DOCUMENT EXCERPT:
WARNING: This is the _old_ Lustre wiki, and it is in the process of being retired. The information found here is all likely to be out of date. Please search the new wiki for more up to date information.

Lustre FAQ: Difference between revisions

From Obsolete Lustre Wiki
Jump to navigationJump to search
No edit summary
Line 15: Line 15:


== Fundamentals (15) ==
== Fundamentals (15) ==
=== Can you describe the data caching and cache coherency method?===


There is complete cache coherence for both metadata (names, readdir lists, inode attributes) and file data. Clients and servers both take locks with a distributed lock management service; caches are flushed before locks are released.
=== Does Lustre separate metadata and file data?===
Yes. The entire namespace is stored on Lustre Metadata Servers (MDSs); file data is stored on Lustre Object Storage Servers (OSSs).
The data for each file may reside in multiple objects on separate servers. Lustre 1.x manages these objects in a RAID-0 (striping) configuration, so each object in a multi-object file contains only a part of the file's data. Future versions of Lustre will allow the user or administrator to choose other striping =methods, such as RAID-1 or RAID-5 redundancy.
=== What is the difference between an OST and an OSS?===
There is a lot of confusion, and it's mostly our fault; as the architecture evolved, we refined these terms, and it has been difficult to enforce.
An Object Storage Server (OSS) is a server node, running the Lustre software stack. It has one or more network interfaces, and usually one or more disks.
An Object Storage Target (OST) is an interface to a single exported backend volume. It is conceptually similar to an NFS export, except that an OST does not contain a whole namespace, but rather file system objects.
It is common for a single OSS to export more than one OST? Yes, for example to get around the Linux 2.6 maximum 8 TB partition size. Although Lustre will aggregate multiple OSTs into a single large file system, the individual OST partitions are 8 TB.

GOAL 1: Transcribe the Lustre FAQ text, beginning at the words "The data for" and stopping after "difficult to enforce.".
GOAL 2: According to the Lustre FAQ, where is the entire namespace stored?

GIVEN DATA:
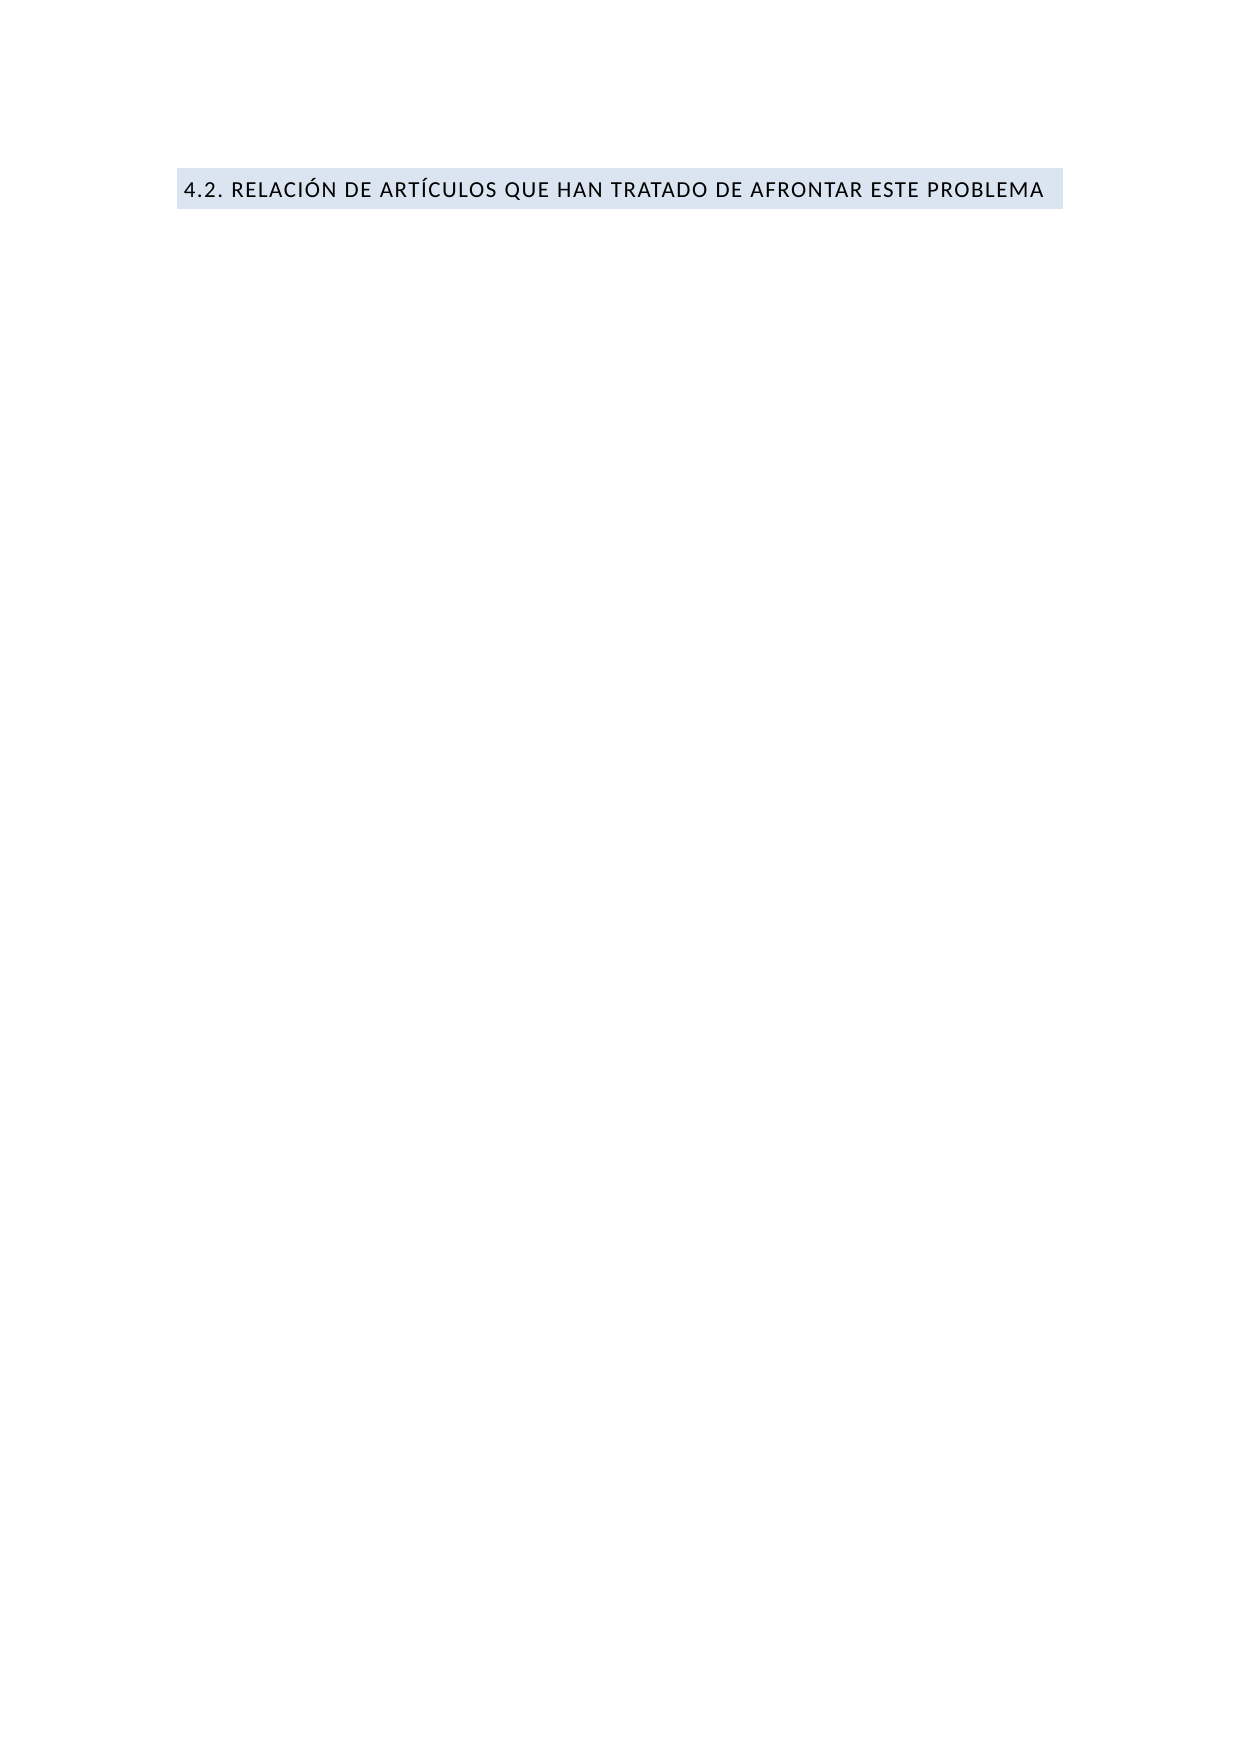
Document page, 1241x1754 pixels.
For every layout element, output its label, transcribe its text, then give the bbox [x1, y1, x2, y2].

subtitle 4.2. Relación de artículos que han tratado de afrontar este problema [184, 175, 1057, 203]
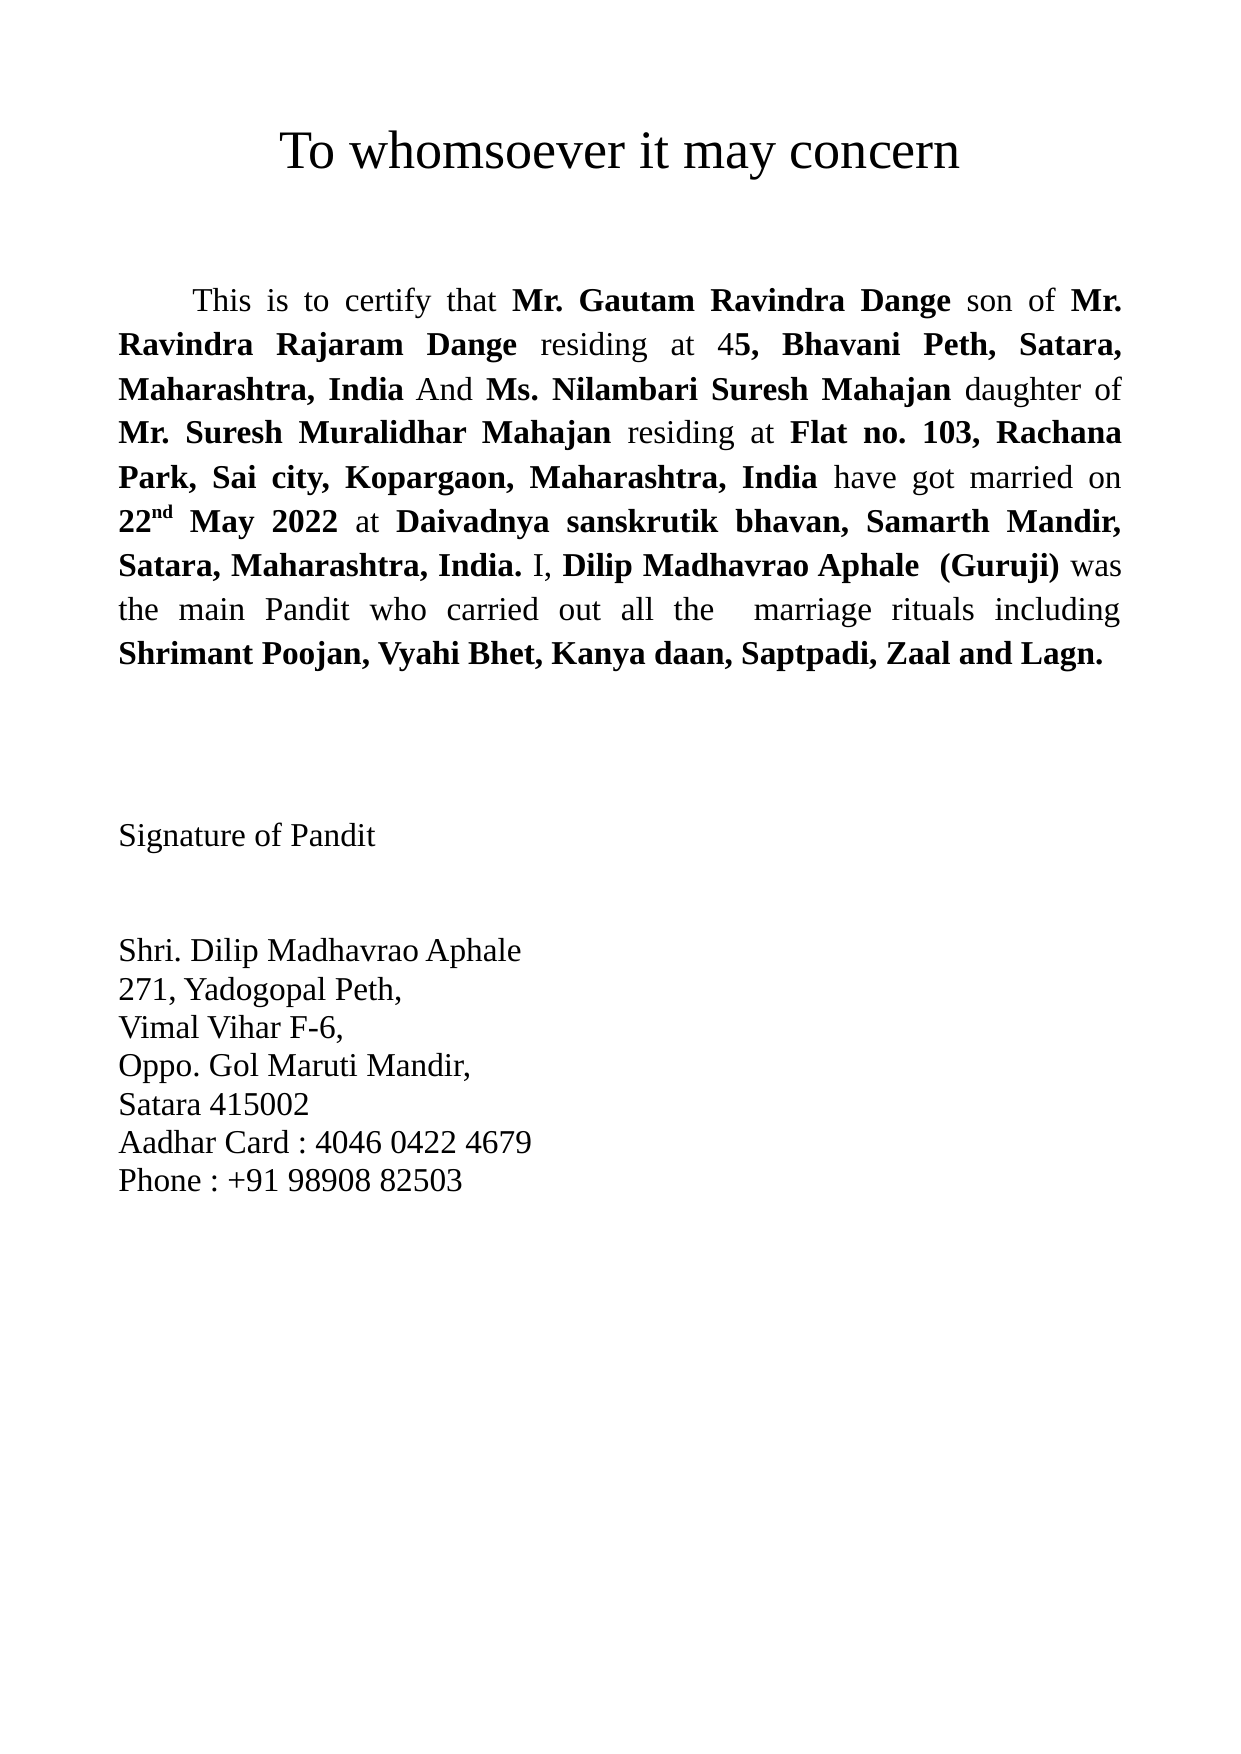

WRITTEN REPLY 1:
The data for each file may reside in multiple objects on separate servers. Lustre 1.x manages these objects in a RAID-0 (striping) configuration, so each object in a multi-object file contains only a part of the file's data. Future versions of Lustre will allow the user or administrator to choose other striping =methods, such as RAID-1 or RAID-5 redundancy.
=== What is the difference between an OST and an OSS?===
There is a lot of confusion, and it's mostly our fault; as the architecture evolved, we refined these terms, and it has been difficult to enforce.

WRITTEN REPLY 2: On Lustre Metadata Servers (MDSs).